I came across the biblical Elizabeth and Zechariah in my morning prayer and reading practice. They had prayed for a child for their entire marriage. Now they were old. They lived a good, satisfying, and holy life but had given up on their prayer for a child long ago. Book of Luke

Then I read a commentary:

“And when they least expect it, God shows up. The angel Gabriel is sent with the good news. God had heard their prayers. God had heard their prayers all along. And God was answering. Not only would they have a child, their child would be the forerunner of the Messiah!”  Soo-Inn Tan, Director of Graceworks, Singapore

Over Tim Hortons coffee in a lime green mug and raising my eyes from the book, I look over at the colourful hanging Christmas cards in the window. I contemplate my own long time prayers. 

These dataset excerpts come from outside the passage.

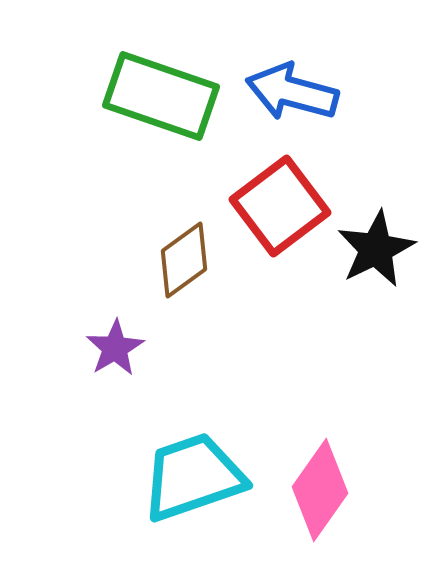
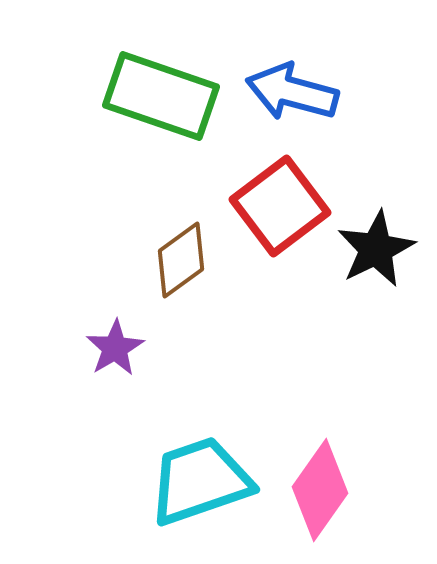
brown diamond: moved 3 px left
cyan trapezoid: moved 7 px right, 4 px down
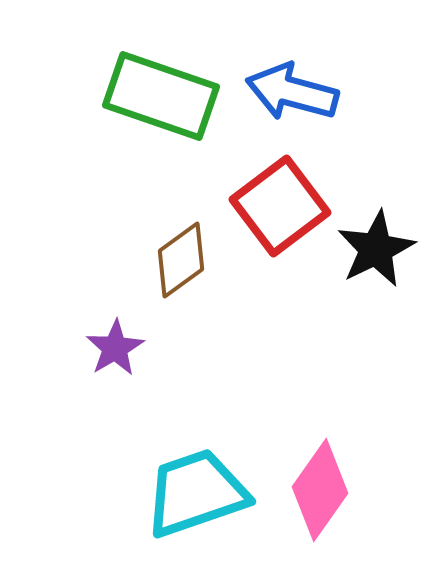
cyan trapezoid: moved 4 px left, 12 px down
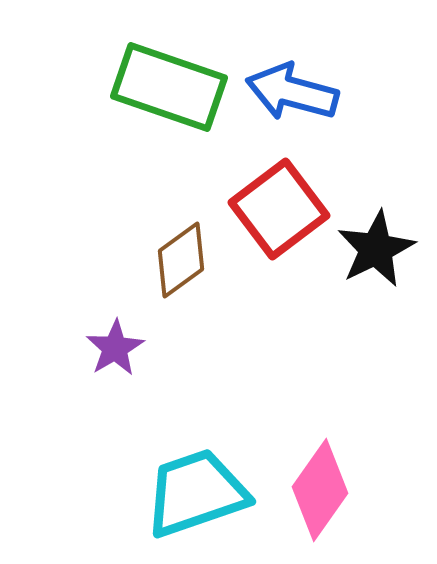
green rectangle: moved 8 px right, 9 px up
red square: moved 1 px left, 3 px down
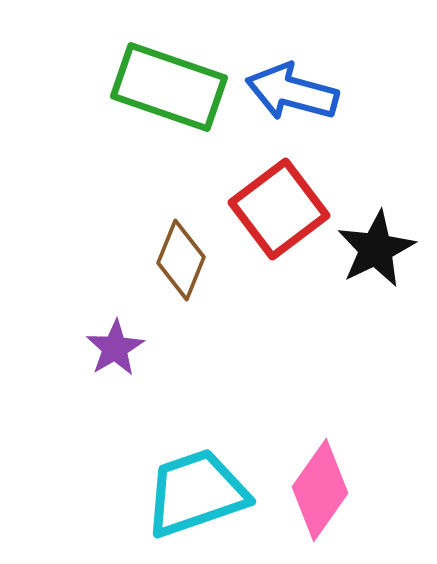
brown diamond: rotated 32 degrees counterclockwise
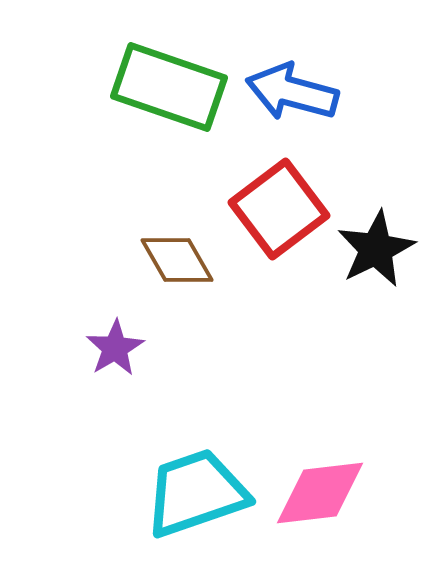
brown diamond: moved 4 px left; rotated 52 degrees counterclockwise
pink diamond: moved 3 px down; rotated 48 degrees clockwise
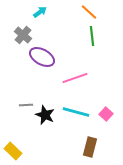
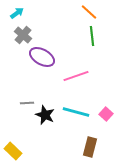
cyan arrow: moved 23 px left, 1 px down
pink line: moved 1 px right, 2 px up
gray line: moved 1 px right, 2 px up
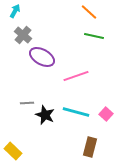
cyan arrow: moved 2 px left, 2 px up; rotated 24 degrees counterclockwise
green line: moved 2 px right; rotated 72 degrees counterclockwise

These prayers seem old, unanswerable, too big and all-encompassing. But are they? In boldness I blurt out my main want: deliver! So is that not what Jesus, Immanuel, God with us, came for? Do we not celebrate again his coming this year even in a pandemic? Perhaps it is this very time of the deferred hope of the pandemic ending making the heart sick, that God will choose to answer our big, all-encompassing prayers. What is faith anyway if it is not a belief in a God who loves us and will not give us a stone when we ask for what we need?

As life came from God, life can be given back to God for not only safe-keeping but for flourishing; the languishing plant is returned to the gardener for care. I pray for this, a Red Star gift from the Giver of all life, a Christmas miracle in the family. What do we have to lose by looking with hope?